Históricamente, el capital suele ganar cuando existen visiones contrapuestas sobre el futuro de un producto o modelo de negocio innovador.
Ya en una larga racha de victorias, el capital acaba de conseguir otra gran victoria en un choque sobre la ética de la inteligencia artificial. En el drama por el repentino despido y recontratación del CEO de OpenAI, Sam Altman, una empresa sin fines de lucro con la misión de priorizar la seguridad de la IA por encima de las ganancias, ha fracasado espectacularmente en mantener a raya a su descendencia con fines de lucro.
OpenAI, Inc. se fundó en 2015 con el objetivo de garantizar que la inteligencia artificial generativa (sistemas autónomos que pueden superar a los humanos en todas o la mayoría de las tareas) no se vuelva incontrolable, siempre que se logre. El potencial de AGI plantea el mismo dilema que Mary Shelley introdujo en Frankenstein. Nuestra creación podría destruirnos, pero ¿quién puede impedir que alguien persiga la fama, el poder y la riqueza que el “éxito” le otorgaría? La saga Altman ofrece una respuesta: no podemos contar con reglas éticas, estructuras de gobierno corporativo con principios para mantenernos a salvo. Lo intentaron, muy a su favor, pero no fue suficiente.
Originalmente, OpenAI, Inc. buscaba recaudar fondos suficientes a través de donaciones para competir en un dominio altamente competitivo y de rápido desarrollo. Pero con sólo 130 millones de dólares generados en tres años, se quedó muy por debajo de su objetivo de 1.000 millones de dólares. Tendría que recurrir al capital privado y al mismo tiempo intentar preservar su misión original dentro de una estructura de gobernanza elaborada.
Eso significó crear dos subsidiarias con fines de lucro, con una LLC de propiedad total que actúa como socio general dentro de una sociedad limitada. Dado que los socios comanditarios no tienen derecho a voto, OpenAI, Inc. ejerció todo el control sobre la sociedad, al menos en teoría. Luego, el socio comanditario estableció su propia LLC, OpenAI Global LLC, para atraer capital privado, incluida una inversión de 13 mil millones de dólares de Microsoft, que no ejercía derechos de control formales. Finalmente, la misión original se aseguró al nombrar a varios miembros de la junta directiva de la organización sin fines de lucro original para que sirvieran doblemente como empleados de OpenAI Global LLC, incluido Altman como director ejecutivo.
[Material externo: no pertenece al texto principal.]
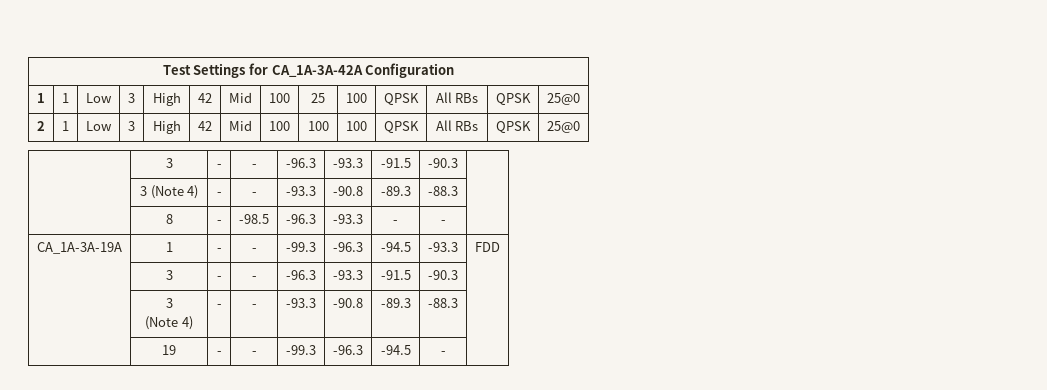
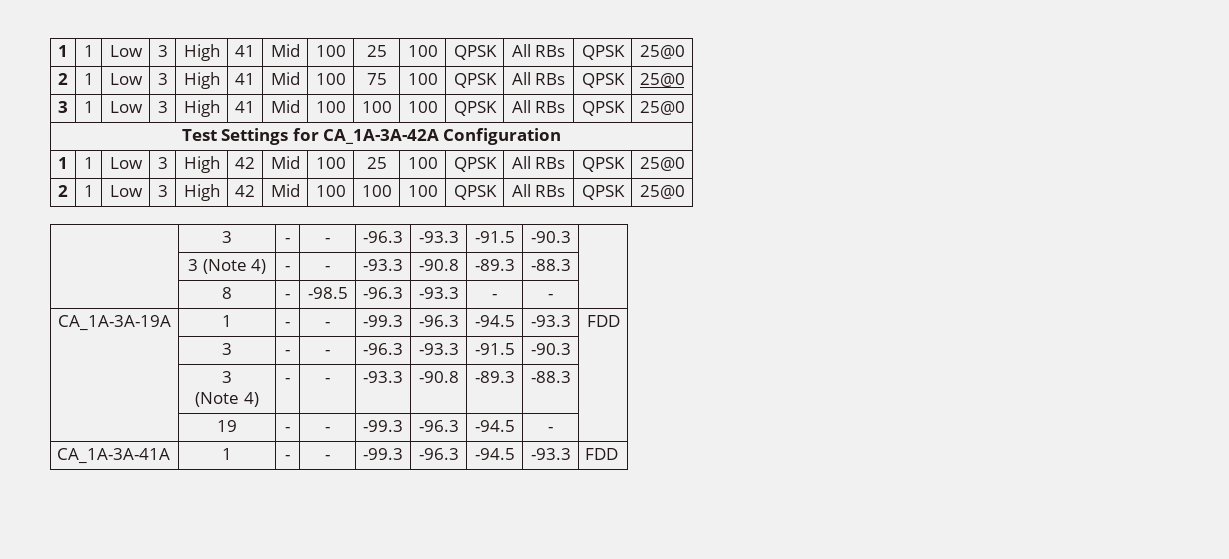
(162, 70) none -> [58,45,68,57] [83,45,94,57] [109,45,143,57] [157,45,168,57] [183,44,220,61] [235,45,255,57] [270,44,300,57] [315,45,346,57] [366,45,387,57] [407,45,438,57] [453,45,497,60] [511,44,566,57] [581,45,625,60] [639,45,685,59] [58,73,68,85] [83,73,94,85] [109,73,143,85] [157,73,168,85] [183,72,220,89] [235,73,255,85] [270,72,300,85] [315,73,346,85] [366,73,387,85] [407,73,438,85] [453,73,497,88] [511,72,566,85] [581,73,625,88] [639,73,685,87] [58,101,68,113] [83,101,94,113] [109,101,143,113] [157,101,168,113] [183,100,220,117] [235,101,255,113] [270,100,300,113] [315,101,346,113] [361,101,392,113] [407,101,438,113] [453,101,497,116] [511,100,566,113] [581,101,625,116] [639,101,685,115] 1 | 1 | Low | 3 | High | 41 | Mid | 100 | 25 | 100 | QPSK | All RBs | QPSK | 25@0 // 2 | 1 | Low | 3 | High | 41 | Mid | 100 | 75 | 100 | QPSK | All RBs | QPSK | 25@0 // 3 | 1 | Low | 3 | High | 41 | Mid | 100 | 100 | 100 | QPSK | All RBs | QPSK | 25@0 //
(446, 353) none -> [57,448,171,464] [222,448,232,460] [285,455,290,460] [325,455,330,460] [363,448,403,460] [418,448,459,460] [474,448,515,460] [530,448,571,460] [585,448,619,460] // CA_1A-3A-41A | 1 | - | - | -99.3 | -96.3 | -94.5 | -93.3 | FDD

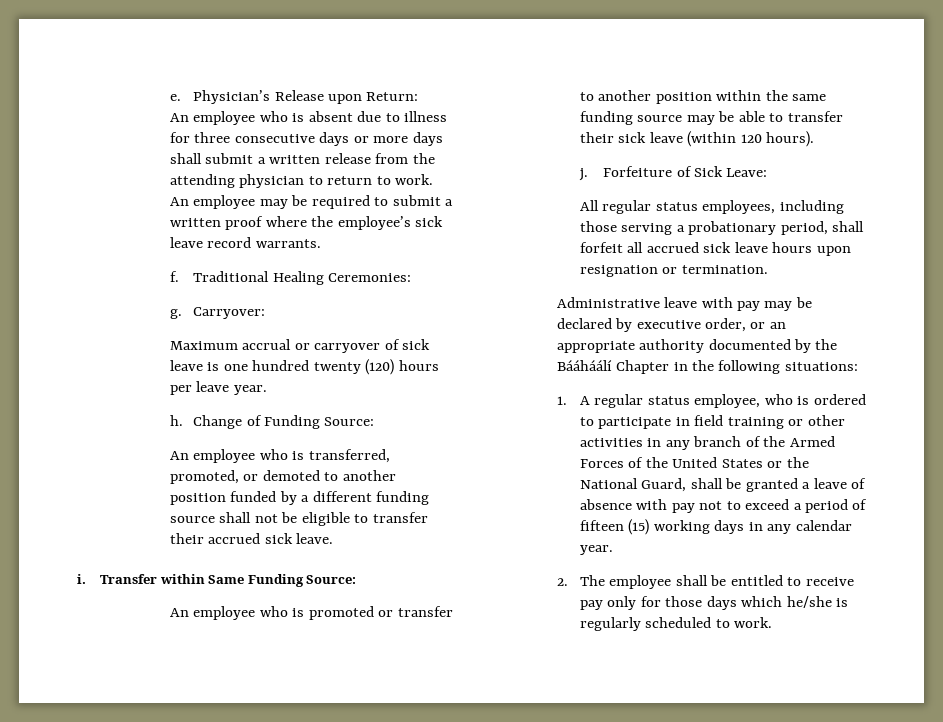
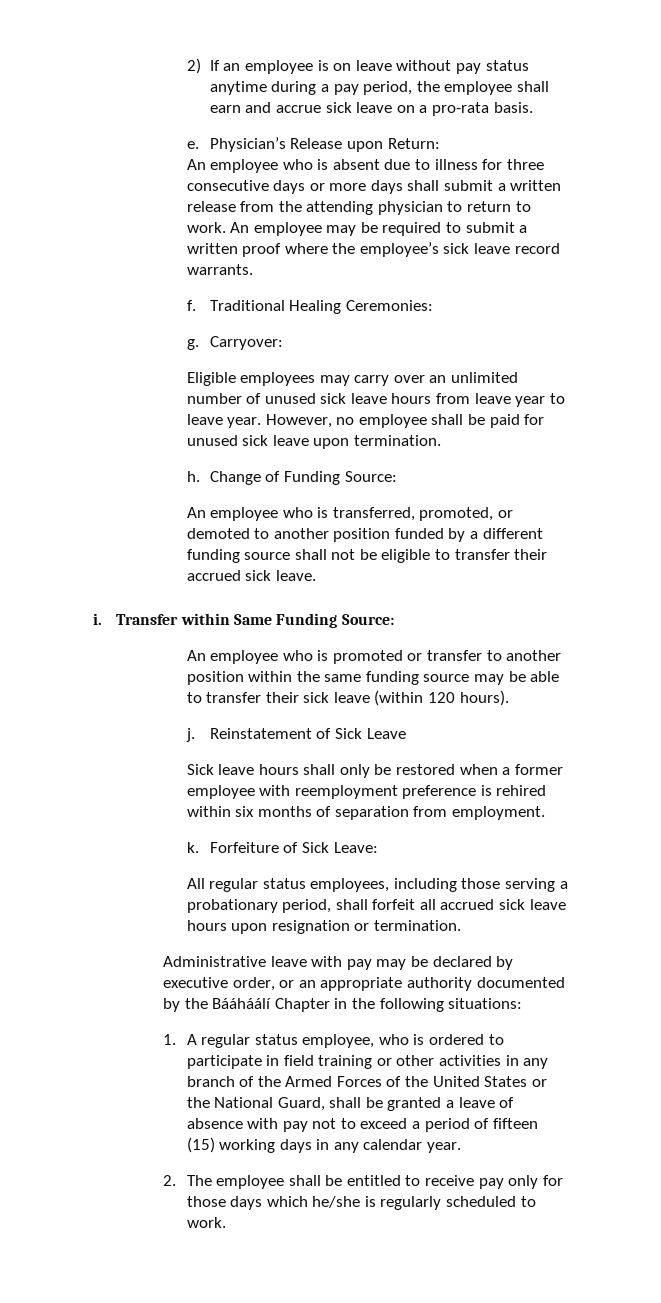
(169, 97) none -> [186,58,529,74] [209,81,549,95] [209,102,533,116] 2) If an employee is on leave without pay status anytime during a pay period, the employee shall earn and accrue sick leave on a pro-rata basis. //
[169,339,431,353] [169,359,439,375] [169,381,267,395] Maximum accrual or carryover of sick leave is one hundred twenty (120) hours per leave year. -> [186,372,519,386] [186,393,565,407] [186,414,545,428] [186,435,441,449] Eligible employees may carry over an unlimited number of unused sick leave hours from leave year to leave year. However, no employee shall be paid for unused sick leave upon termination.
(588, 174) none -> [209,728,406,739] [186,764,563,778] [186,785,547,799] [186,806,546,820] [186,842,199,853] Reinstatement of Sick Leave // Sick leave hours shall only be restored when a former employee with reemployment preference is rehired within six months of separation from employment. // k.

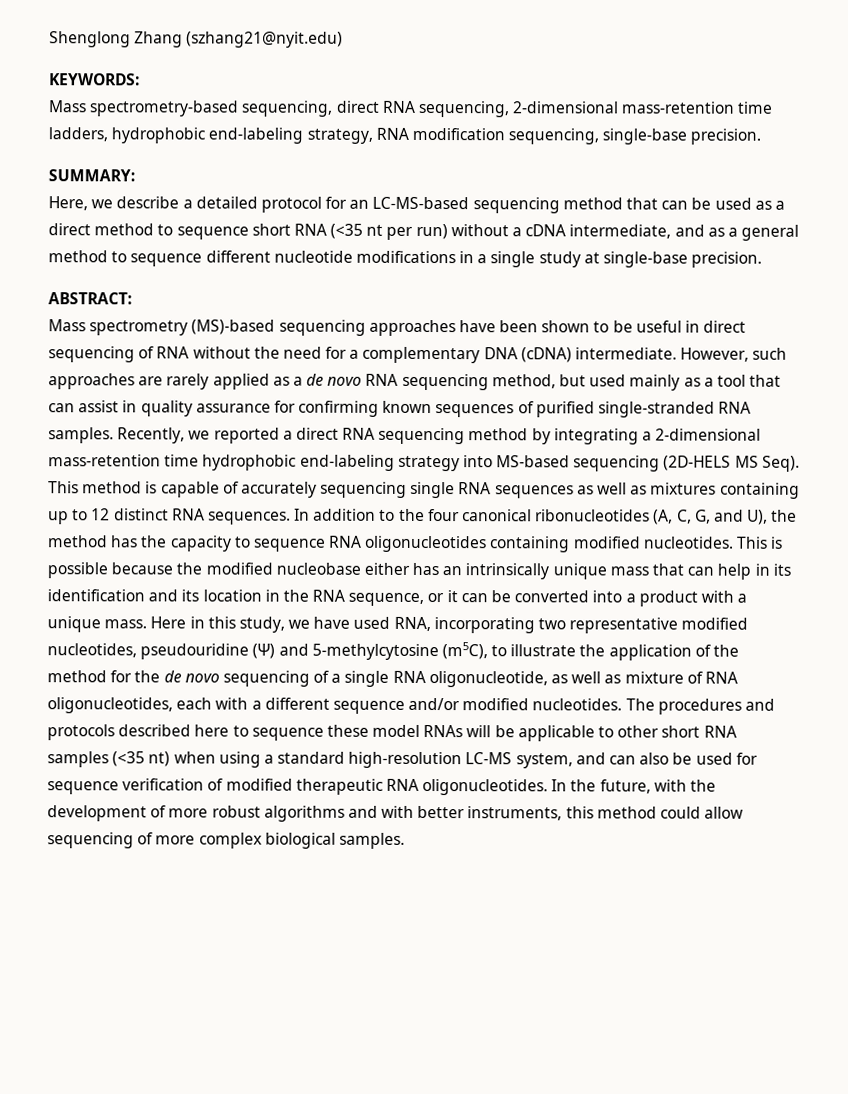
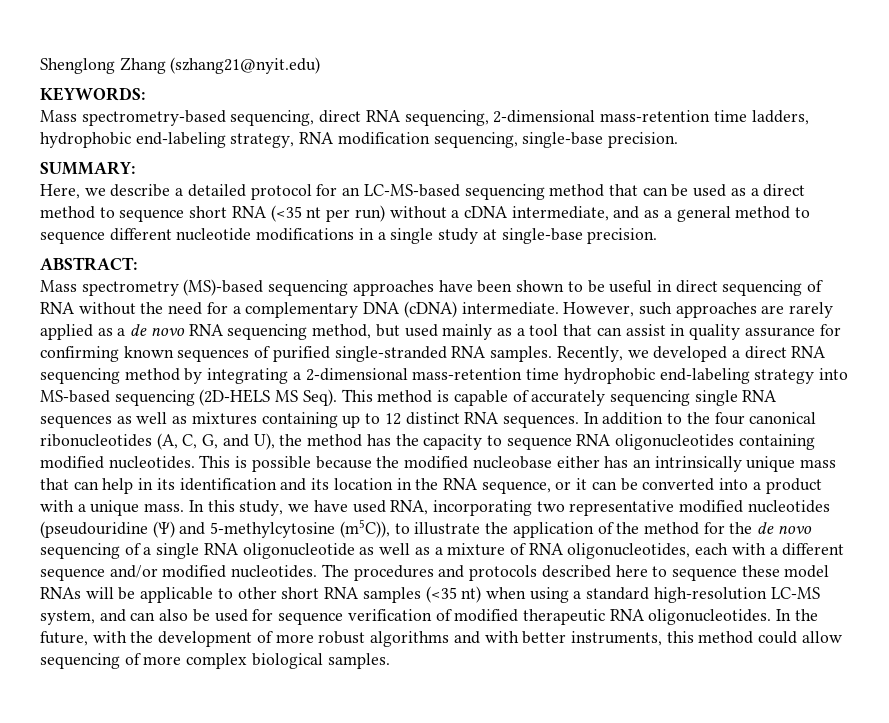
[213,427,280,444] reported -> [653,346,728,362] developed
[150,616,205,629] Here in -> [188,500,204,512] In
[47,643,250,660] nucleotides, pseudouridine -> [747,500,830,513] [40,521,148,538] nucleotides (pseudouridine
[441,642,488,660] (m5C), -> [339,519,390,538] (m5C)),
[428,671,622,688] oligonucleotide, as well as -> [242,543,443,559] oligonucleotide as well as a

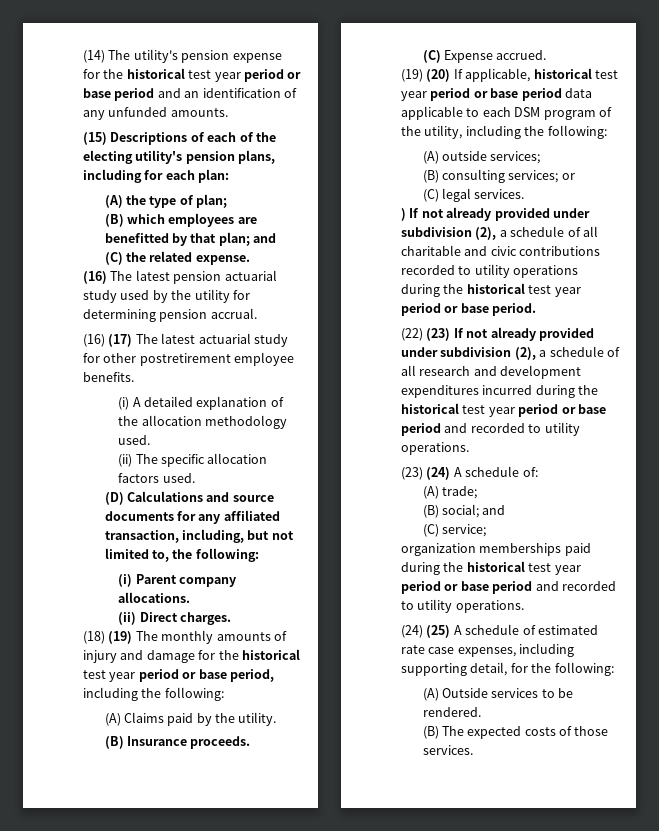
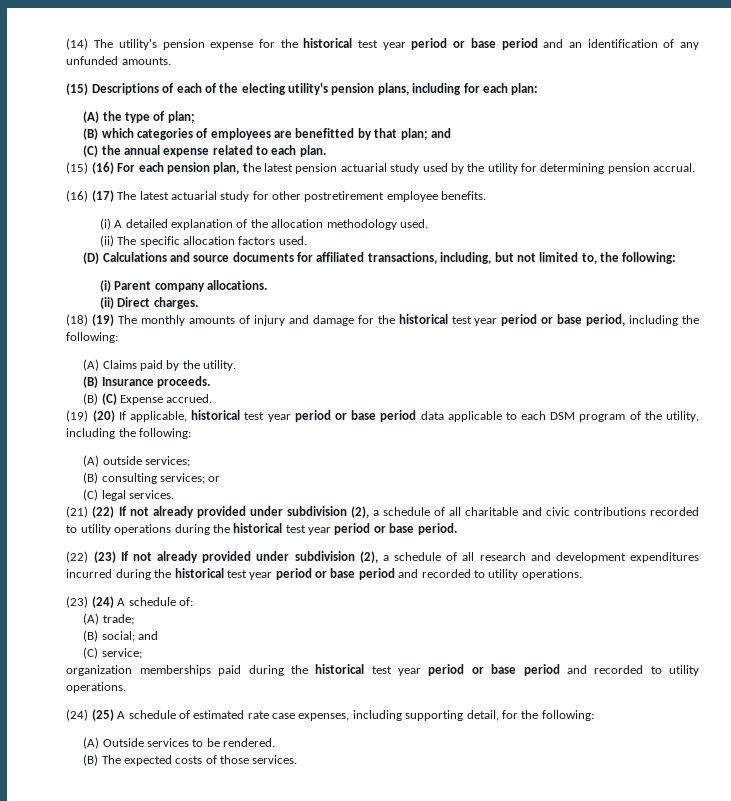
(165, 219) none -> [136,128,209,140] categories of
[149,251,250,265] [82,271,133,284] related expense. // (16) The -> [123,145,326,157] [66,162,261,174] annual expense related to each plan. // (15) (16) For each pension plan, the
[198,510,280,524] [104,530,179,543] any affiliated transaction, -> [316,252,437,264] affiliated transactions,
(251, 742) none -> [83,393,99,405] (B)
[400,208,406,221] ) -> [66,506,115,518] (21) (22)

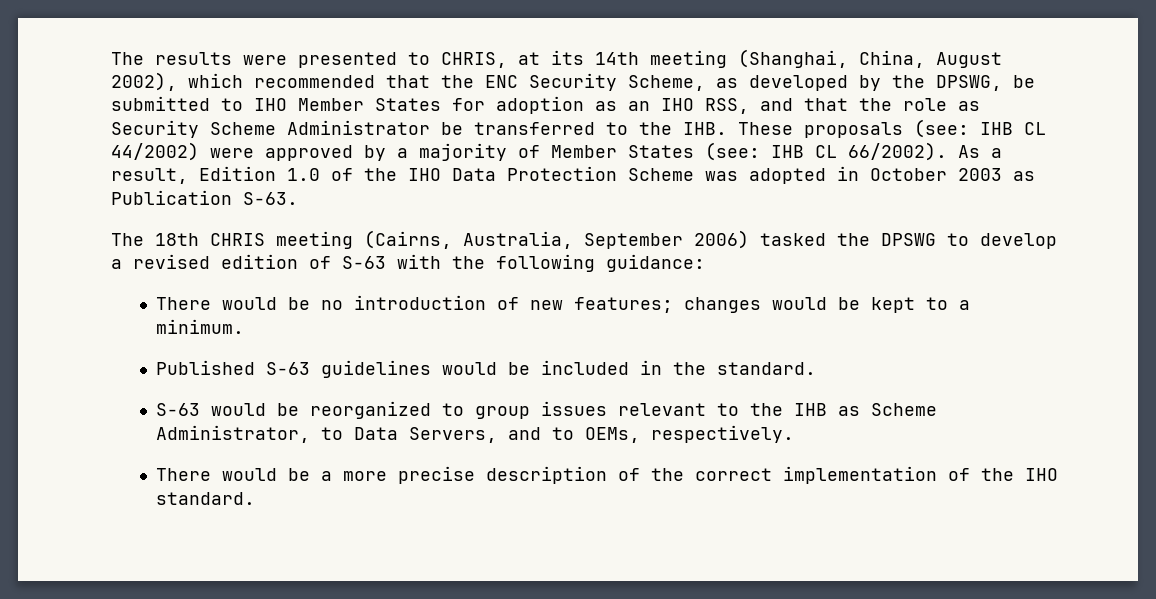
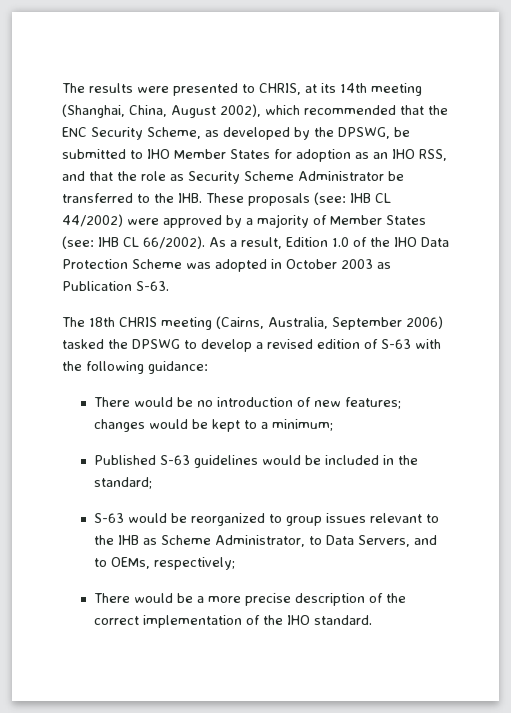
[156,319,245,334] minimum. -> [272,419,334,431] minimum;
[717,362,817,375] standard. -> [94,477,153,489] standard;
[651,425,795,443] respectively. -> [154,557,236,570] respectively;

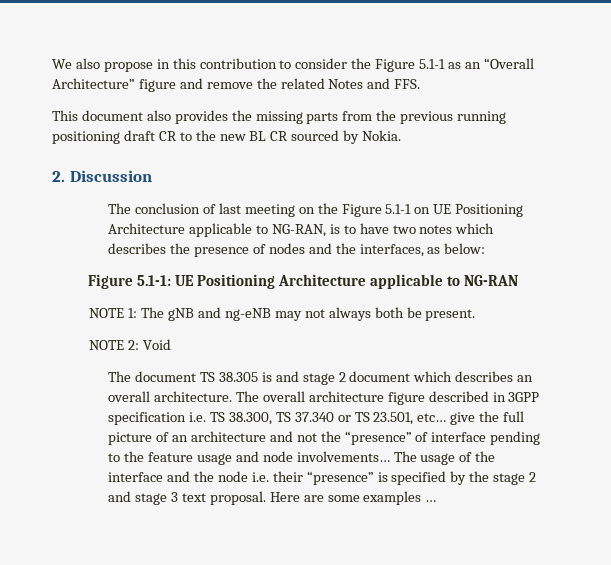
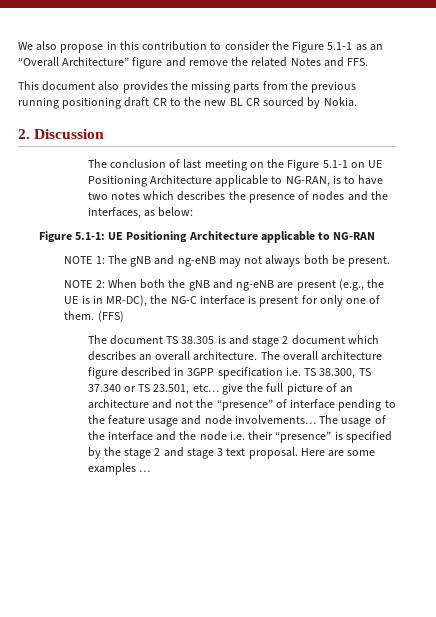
[143,339,172,350] Void -> [107,279,385,291] [64,295,381,307] [64,311,124,322] When both the gNB and ng-eNB are present (e.g., the UE is in MR-DC), the NG-C interface is present for only one of them. (FFS)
¿Qué podría salir mal? Cuando el consejo decidió despedir al director general de su filial (aparentemente por lo que la mayoría de sus miembros consideraban conflictos entre sus ambiciones y la misión de la empresa), toda la estructura se derrumbó. Microsoft se abalanzó y se ofreció a contratar a Altman y a cualquiera que quisiera unirse a él. Eso puso en riesgo el futuro financiero de OpenAI. Como había advertido en su acuerdo operativo. “Invertir en OpenAI Global, LLC es una inversión de alto riesgo. Los inversores podrían perder su contribución de capital y no ver ningún retorno”.
Esa advertencia no fue un disuasivo para Microsoft, que estaba menos interesada en los dividendos que en los productos de OpenAI y las personas que los desarrollaban. Aunque desde entonces Altman ha sido reinstalado en OpenAI, junto con una nueva junta que parece más probable que cumpla sus órdenes, es seguro asumir que Microsoft será quien en última instancia tomará las decisiones. Después de todo, Altman le debe a Microsoft su trabajo y el futuro de la empresa que dirige.
A pesar de toda la cobertura mediática que generó este drama, no representa nada nuevo. Históricamente, el capital suele ganar cuando existen visiones contrapuestas sobre el futuro de un producto o modelo de negocio innovador.
Consideremos todas las ambiciosas promesas que las empresas privadas han hecho para abordar el cambio climático (presumiblemente con la esperanza de evitar la regulación o algo peor). En 2022, Larry Fink, director ejecutivo de BlackRock, el administrador de activos más grande del mundo, predijo un “cambio tectónico” hacia estrategias de inversión sostenibles. Pero pronto cambió de opinión. Desde entonces, BlackRock ha rebajado el cambio climático de una estrategia de inversión a un mero factor de riesgo y ahora se enorgullece de garantizar la “sostenibilidad corporativa” . “Si la junta directiva de una organización sin fines de lucro con un firme compromiso (por escrito) con la seguridad de la IA no pudo proteger al mundo de su propio director ejecutivo, no deberíamos apostar por el director ejecutivo de un administrador de activos con fines de lucro para salvarnos del cambio climático.